● WHAT IS BEING ASKED
Lay out the entries from the start through the line containing "Guarda mi nombre, correo electrónico y web en" as a Markdown table with the columns Row and Line, giving each line its row number and skipping blank lines.

● INPUT FOR THIS TASK
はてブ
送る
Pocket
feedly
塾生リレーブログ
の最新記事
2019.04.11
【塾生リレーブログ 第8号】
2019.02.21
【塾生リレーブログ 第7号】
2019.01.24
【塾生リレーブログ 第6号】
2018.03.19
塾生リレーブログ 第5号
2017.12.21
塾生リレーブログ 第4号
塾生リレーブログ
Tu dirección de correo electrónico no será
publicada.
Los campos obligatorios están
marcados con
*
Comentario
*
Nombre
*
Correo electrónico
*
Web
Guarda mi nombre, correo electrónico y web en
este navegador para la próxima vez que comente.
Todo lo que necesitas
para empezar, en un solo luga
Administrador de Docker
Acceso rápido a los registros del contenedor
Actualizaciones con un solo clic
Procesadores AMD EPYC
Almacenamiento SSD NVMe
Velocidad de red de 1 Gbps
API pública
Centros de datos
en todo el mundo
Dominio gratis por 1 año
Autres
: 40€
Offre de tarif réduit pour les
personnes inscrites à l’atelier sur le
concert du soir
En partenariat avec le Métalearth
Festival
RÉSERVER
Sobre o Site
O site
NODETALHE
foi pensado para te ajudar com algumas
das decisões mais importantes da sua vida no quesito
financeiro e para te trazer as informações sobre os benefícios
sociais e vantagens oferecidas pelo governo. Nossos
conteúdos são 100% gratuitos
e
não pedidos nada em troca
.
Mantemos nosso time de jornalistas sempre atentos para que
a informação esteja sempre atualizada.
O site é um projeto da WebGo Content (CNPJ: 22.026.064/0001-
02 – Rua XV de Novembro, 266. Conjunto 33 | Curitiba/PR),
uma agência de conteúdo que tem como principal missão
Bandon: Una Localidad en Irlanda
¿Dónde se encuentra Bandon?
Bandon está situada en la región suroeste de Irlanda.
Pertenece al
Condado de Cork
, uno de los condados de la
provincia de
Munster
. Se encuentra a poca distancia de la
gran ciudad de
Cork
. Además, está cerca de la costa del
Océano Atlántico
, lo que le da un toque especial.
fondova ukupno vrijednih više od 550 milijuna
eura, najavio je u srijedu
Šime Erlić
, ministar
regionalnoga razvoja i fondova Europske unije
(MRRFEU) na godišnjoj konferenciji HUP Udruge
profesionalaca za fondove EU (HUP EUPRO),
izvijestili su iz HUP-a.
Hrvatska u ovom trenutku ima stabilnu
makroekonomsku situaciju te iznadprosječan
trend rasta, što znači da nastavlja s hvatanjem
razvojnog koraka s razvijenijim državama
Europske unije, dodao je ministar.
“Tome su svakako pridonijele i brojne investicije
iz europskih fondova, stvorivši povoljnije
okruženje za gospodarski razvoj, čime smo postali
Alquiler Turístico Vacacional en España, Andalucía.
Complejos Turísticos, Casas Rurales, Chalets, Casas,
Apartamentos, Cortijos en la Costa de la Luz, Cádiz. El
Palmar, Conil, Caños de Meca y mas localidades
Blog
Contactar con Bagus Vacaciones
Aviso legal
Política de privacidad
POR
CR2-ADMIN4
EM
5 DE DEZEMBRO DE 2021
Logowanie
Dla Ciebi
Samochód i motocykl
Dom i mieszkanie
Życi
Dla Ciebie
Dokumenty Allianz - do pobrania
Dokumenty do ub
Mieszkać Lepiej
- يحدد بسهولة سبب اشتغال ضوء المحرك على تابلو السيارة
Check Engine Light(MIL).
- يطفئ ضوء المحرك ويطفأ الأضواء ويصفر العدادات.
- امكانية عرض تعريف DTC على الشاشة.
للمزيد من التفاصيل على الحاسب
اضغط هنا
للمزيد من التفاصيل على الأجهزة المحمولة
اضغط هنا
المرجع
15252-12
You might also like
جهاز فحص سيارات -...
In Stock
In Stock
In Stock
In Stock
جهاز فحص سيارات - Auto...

● SOLVED PROBLEM
| Row | Line |
|---|---|
| 1 | はてブ |
| 2 | 送る |
| 3 | Pocket |
| 4 | feedly |
| 5 | 塾生リレーブログ |
| 6 | の最新記事 |
| 7 | 2019.04.11 |
| 8 | 【塾生リレーブログ 第8号】 |
| 9 | 2019.02.21 |
| 10 | 【塾生リレーブログ 第7号】 |
| 11 | 2019.01.24 |
| 12 | 【塾生リレーブログ 第6号】 |
| 13 | 2018.03.19 |
| 14 | 塾生リレーブログ 第5号 |
| 15 | 2017.12.21 |
| 16 | 塾生リレーブログ 第4号 |
| 17 | 塾生リレーブログ |
| 18 | Tu dirección de correo electrónico no será |
| 19 | publicada. |
| 20 | Los campos obligatorios están |
| 21 | marcados con |
| 22 | * |
| 23 | Comentario |
| 24 | * |
| 25 | Nombre |
| 26 | * |
| 27 | Correo electrónico |
| 28 | * |
| 29 | Web |
| 30 | Guarda mi nombre, correo electrónico y web en |